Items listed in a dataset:
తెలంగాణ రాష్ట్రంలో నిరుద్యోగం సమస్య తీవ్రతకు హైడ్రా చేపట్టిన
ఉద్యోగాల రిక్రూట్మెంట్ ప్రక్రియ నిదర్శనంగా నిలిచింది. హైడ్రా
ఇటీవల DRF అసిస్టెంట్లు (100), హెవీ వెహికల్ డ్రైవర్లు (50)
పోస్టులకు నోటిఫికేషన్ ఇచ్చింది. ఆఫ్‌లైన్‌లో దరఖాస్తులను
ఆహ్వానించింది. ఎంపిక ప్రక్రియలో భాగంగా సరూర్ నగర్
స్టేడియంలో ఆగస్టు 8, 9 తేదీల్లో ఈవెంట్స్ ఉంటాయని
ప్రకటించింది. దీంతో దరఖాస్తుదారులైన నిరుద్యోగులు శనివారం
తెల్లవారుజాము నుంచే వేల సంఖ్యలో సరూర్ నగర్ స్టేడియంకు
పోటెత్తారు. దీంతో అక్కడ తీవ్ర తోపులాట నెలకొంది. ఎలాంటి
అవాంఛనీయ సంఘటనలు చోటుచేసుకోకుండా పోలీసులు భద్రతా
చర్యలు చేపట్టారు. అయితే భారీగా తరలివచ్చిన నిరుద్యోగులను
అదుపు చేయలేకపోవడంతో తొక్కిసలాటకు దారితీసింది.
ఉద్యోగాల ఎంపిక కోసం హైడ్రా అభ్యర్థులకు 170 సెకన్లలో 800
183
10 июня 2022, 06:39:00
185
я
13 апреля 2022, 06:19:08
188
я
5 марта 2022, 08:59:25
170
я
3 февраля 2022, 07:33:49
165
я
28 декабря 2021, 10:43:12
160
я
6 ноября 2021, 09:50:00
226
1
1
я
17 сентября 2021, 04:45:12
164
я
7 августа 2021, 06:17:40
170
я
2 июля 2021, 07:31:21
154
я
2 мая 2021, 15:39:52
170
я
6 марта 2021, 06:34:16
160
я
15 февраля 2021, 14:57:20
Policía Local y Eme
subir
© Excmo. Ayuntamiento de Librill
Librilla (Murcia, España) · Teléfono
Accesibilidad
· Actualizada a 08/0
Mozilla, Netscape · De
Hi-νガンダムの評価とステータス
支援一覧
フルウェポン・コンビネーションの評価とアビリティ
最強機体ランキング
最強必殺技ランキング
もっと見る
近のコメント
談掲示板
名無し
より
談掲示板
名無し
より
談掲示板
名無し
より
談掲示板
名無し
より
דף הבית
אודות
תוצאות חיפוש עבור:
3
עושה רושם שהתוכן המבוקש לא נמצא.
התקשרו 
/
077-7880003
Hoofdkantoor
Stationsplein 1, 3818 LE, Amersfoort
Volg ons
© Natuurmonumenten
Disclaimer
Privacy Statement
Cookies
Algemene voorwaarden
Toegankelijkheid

--- PROBLEM ---
Edit the items so that "Disclaimer" becomes "Legal notice", and leave every other line unchanged.

--- REPLY TO THE TASK ---
తెలంగాణ రాష్ట్రంలో నిరుద్యోగం సమస్య తీవ్రతకు హైడ్రా చేపట్టిన
ఉద్యోగాల రిక్రూట్మెంట్ ప్రక్రియ నిదర్శనంగా నిలిచింది. హైడ్రా
ఇటీవల DRF అసిస్టెంట్లు (100), హెవీ వెహికల్ డ్రైవర్లు (50)
పోస్టులకు నోటిఫికేషన్ ఇచ్చింది. ఆఫ్‌లైన్‌లో దరఖాస్తులను
ఆహ్వానించింది. ఎంపిక ప్రక్రియలో భాగంగా సరూర్ నగర్
స్టేడియంలో ఆగస్టు 8, 9 తేదీల్లో ఈవెంట్స్ ఉంటాయని
ప్రకటించింది. దీంతో దరఖాస్తుదారులైన నిరుద్యోగులు శనివారం
తెల్లవారుజాము నుంచే వేల సంఖ్యలో సరూర్ నగర్ స్టేడియంకు
పోటెత్తారు. దీంతో అక్కడ తీవ్ర తోపులాట నెలకొంది. ఎలాంటి
అవాంఛనీయ సంఘటనలు చోటుచేసుకోకుండా పోలీసులు భద్రతా
చర్యలు చేపట్టారు. అయితే భారీగా తరలివచ్చిన నిరుద్యోగులను
అదుపు చేయలేకపోవడంతో తొక్కిసలాటకు దారితీసింది.
ఉద్యోగాల ఎంపిక కోసం హైడ్రా అభ్యర్థులకు 170 సెకన్లలో 800
183
10 июня 2022, 06:39:00
185
я
13 апреля 2022, 06:19:08
188
я
5 марта 2022, 08:59:25
170
я
3 февраля 2022, 07:33:49
165
я
28 декабря 2021, 10:43:12
160
я
6 ноября 2021, 09:50:00
226
1
1
я
17 сентября 2021, 04:45:12
164
я
7 августа 2021, 06:17:40
170
я
2 июля 2021, 07:31:21
154
я
2 мая 2021, 15:39:52
170
я
6 марта 2021, 06:34:16
160
я
15 февраля 2021, 14:57:20
Policía Local y Eme
subir
© Excmo. Ayuntamiento de Librill
Librilla (Murcia, España) · Teléfono
Accesibilidad
· Actualizada a 08/0
Mozilla, Netscape · De
Hi-νガンダムの評価とステータス
支援一覧
フルウェポン・コンビネーションの評価とアビリティ
最強機体ランキング
最強必殺技ランキング
もっと見る
近のコメント
談掲示板
名無し
より
談掲示板
名無し
より
談掲示板
名無し
より
談掲示板
名無し
より
דף הבית
אודות
תוצאות חיפוש עבור:
3
עושה רושם שהתוכן המבוקש לא נמצא.
התקשרו 
/
077-7880003
Hoofdkantoor
Stationsplein 1, 3818 LE, Amersfoort
Volg ons
© Natuurmonumenten
Legal notice
Privacy Statement
Cookies
Algemene voorwaarden
Toegankelijkheid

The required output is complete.